TASK DIRECTIONS → Return every line of the records below unchanged, character for character and in the same order.
Segment Start: EXERCISE MATERIAL
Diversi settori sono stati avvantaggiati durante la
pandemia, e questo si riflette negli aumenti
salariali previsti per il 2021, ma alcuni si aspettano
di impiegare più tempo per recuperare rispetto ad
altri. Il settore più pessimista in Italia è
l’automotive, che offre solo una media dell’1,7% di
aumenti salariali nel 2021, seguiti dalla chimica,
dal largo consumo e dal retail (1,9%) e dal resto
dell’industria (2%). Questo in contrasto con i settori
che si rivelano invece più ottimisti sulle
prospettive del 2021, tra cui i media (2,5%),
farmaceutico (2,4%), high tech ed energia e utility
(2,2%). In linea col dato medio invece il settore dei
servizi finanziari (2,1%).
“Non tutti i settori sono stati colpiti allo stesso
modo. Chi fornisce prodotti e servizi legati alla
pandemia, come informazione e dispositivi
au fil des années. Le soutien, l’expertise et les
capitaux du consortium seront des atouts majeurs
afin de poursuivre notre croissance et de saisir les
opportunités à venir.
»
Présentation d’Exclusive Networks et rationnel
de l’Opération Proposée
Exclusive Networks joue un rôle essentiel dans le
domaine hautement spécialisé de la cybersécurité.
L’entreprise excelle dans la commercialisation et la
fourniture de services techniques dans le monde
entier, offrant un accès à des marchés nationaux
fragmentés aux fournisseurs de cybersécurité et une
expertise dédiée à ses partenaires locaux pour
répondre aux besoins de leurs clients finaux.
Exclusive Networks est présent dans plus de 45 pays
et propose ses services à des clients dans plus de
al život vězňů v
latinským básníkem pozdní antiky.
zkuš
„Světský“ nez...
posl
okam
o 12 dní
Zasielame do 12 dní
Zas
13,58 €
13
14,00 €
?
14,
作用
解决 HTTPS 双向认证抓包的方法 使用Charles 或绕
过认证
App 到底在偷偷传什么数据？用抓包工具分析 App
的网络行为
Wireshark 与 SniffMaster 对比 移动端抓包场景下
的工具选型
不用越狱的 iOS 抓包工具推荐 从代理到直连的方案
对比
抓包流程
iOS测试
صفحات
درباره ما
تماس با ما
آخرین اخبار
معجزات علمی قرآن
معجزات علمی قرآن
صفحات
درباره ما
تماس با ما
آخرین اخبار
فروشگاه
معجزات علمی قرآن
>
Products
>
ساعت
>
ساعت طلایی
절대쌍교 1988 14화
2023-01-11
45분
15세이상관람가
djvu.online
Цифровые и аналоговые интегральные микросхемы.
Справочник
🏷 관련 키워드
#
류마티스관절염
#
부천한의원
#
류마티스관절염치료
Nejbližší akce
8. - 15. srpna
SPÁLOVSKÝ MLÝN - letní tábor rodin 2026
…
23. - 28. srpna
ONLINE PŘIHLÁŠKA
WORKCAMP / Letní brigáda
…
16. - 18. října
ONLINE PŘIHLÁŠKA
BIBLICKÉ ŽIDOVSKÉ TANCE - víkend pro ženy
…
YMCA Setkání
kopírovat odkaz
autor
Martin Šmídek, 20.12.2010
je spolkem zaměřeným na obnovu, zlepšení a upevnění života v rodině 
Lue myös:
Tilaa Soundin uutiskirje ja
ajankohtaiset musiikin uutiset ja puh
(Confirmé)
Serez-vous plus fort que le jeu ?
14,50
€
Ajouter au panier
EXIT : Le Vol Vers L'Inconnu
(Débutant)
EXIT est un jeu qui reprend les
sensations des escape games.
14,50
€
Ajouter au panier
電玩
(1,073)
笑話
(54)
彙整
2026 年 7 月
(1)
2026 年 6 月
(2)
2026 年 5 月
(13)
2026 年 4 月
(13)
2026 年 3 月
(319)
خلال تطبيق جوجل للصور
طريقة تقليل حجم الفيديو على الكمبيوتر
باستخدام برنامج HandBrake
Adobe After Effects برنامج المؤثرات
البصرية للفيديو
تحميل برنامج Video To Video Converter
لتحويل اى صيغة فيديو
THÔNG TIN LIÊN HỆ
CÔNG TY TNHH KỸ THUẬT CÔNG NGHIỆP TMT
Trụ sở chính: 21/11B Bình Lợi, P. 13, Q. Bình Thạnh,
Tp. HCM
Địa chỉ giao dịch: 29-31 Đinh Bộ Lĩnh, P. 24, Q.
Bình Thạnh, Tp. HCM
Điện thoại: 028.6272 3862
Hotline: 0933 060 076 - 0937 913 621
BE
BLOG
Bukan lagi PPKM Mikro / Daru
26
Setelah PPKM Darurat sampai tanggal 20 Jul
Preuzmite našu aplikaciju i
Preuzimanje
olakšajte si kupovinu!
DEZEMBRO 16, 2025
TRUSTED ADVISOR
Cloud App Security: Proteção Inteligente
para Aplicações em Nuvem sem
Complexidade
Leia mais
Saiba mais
Segment End: EXERCISE MATERIAL
RESPONSE →
Diversi settori sono stati avvantaggiati durante la
pandemia, e questo si riflette negli aumenti
salariali previsti per il 2021, ma alcuni si aspettano
di impiegare più tempo per recuperare rispetto ad
altri. Il settore più pessimista in Italia è
l’automotive, che offre solo una media dell’1,7% di
aumenti salariali nel 2021, seguiti dalla chimica,
dal largo consumo e dal retail (1,9%) e dal resto
dell’industria (2%). Questo in contrasto con i settori
che si rivelano invece più ottimisti sulle
prospettive del 2021, tra cui i media (2,5%),
farmaceutico (2,4%), high tech ed energia e utility
(2,2%). In linea col dato medio invece il settore dei
servizi finanziari (2,1%).
“Non tutti i settori sono stati colpiti allo stesso
modo. Chi fornisce prodotti e servizi legati alla
pandemia, come informazione e dispositivi
au fil des années. Le soutien, l’expertise et les
capitaux du consortium seront des atouts majeurs
afin de poursuivre notre croissance et de saisir les
opportunités à venir.
»
Présentation d’Exclusive Networks et rationnel
de l’Opération Proposée
Exclusive Networks joue un rôle essentiel dans le
domaine hautement spécialisé de la cybersécurité.
L’entreprise excelle dans la commercialisation et la
fourniture de services techniques dans le monde
entier, offrant un accès à des marchés nationaux
fragmentés aux fournisseurs de cybersécurité et une
expertise dédiée à ses partenaires locaux pour
répondre aux besoins de leurs clients finaux.
Exclusive Networks est présent dans plus de 45 pays
et propose ses services à des clients dans plus de
al život vězňů v
latinským básníkem pozdní antiky.
zkuš
„Světský“ nez...
posl
okam
o 12 dní
Zasielame do 12 dní
Zas
13,58 €
13
14,00 €
?
14,
作用
解决 HTTPS 双向认证抓包的方法 使用Charles 或绕
过认证
App 到底在偷偷传什么数据？用抓包工具分析 App
的网络行为
Wireshark 与 SniffMaster 对比 移动端抓包场景下
的工具选型
不用越狱的 iOS 抓包工具推荐 从代理到直连的方案
对比
抓包流程
iOS测试
صفحات
درباره ما
تماس با ما
آخرین اخبار
معجزات علمی قرآن
معجزات علمی قرآن
صفحات
درباره ما
تماس با ما
آخرین اخبار
فروشگاه
معجزات علمی قرآن
>
Products
>
ساعت
>
ساعت طلایی
절대쌍교 1988 14화
2023-01-11
45분
15세이상관람가
djvu.online
Цифровые и аналоговые интегральные микросхемы.
Справочник
🏷 관련 키워드
#
류마티스관절염
#
부천한의원
#
류마티스관절염치료
Nejbližší akce
8. - 15. srpna
SPÁLOVSKÝ MLÝN - letní tábor rodin 2026
…
23. - 28. srpna
ONLINE PŘIHLÁŠKA
WORKCAMP / Letní brigáda
…
16. - 18. října
ONLINE PŘIHLÁŠKA
BIBLICKÉ ŽIDOVSKÉ TANCE - víkend pro ženy
…
YMCA Setkání
kopírovat odkaz
autor
Martin Šmídek, 20.12.2010
je spolkem zaměřeným na obnovu, zlepšení a upevnění života v rodině 
Lue myös:
Tilaa Soundin uutiskirje ja
ajankohtaiset musiikin uutiset ja puh
(Confirmé)
Serez-vous plus fort que le jeu ?
14,50
€
Ajouter au panier
EXIT : Le Vol Vers L'Inconnu
(Débutant)
EXIT est un jeu qui reprend les
sensations des escape games.
14,50
€
Ajouter au panier
電玩
(1,073)
笑話
(54)
彙整
2026 年 7 月
(1)
2026 年 6 月
(2)
2026 年 5 月
(13)
2026 年 4 月
(13)
2026 年 3 月
(319)
خلال تطبيق جوجل للصور
طريقة تقليل حجم الفيديو على الكمبيوتر
باستخدام برنامج HandBrake
Adobe After Effects برنامج المؤثرات
البصرية للفيديو
تحميل برنامج Video To Video Converter
لتحويل اى صيغة فيديو
THÔNG TIN LIÊN HỆ
CÔNG TY TNHH KỸ THUẬT CÔNG NGHIỆP TMT
Trụ sở chính: 21/11B Bình Lợi, P. 13, Q. Bình Thạnh,
Tp. HCM
Địa chỉ giao dịch: 29-31 Đinh Bộ Lĩnh, P. 24, Q.
Bình Thạnh, Tp. HCM
Điện thoại: 028.6272 3862
Hotline: 0933 060 076 - 0937 913 621
BE
BLOG
Bukan lagi PPKM Mikro / Daru
26
Setelah PPKM Darurat sampai tanggal 20 Jul
Preuzmite našu aplikaciju i
Preuzimanje
olakšajte si kupovinu!
DEZEMBRO 16, 2025
TRUSTED ADVISOR
Cloud App Security: Proteção Inteligente
para Aplicações em Nuvem sem
Complexidade
Leia mais
Saiba mais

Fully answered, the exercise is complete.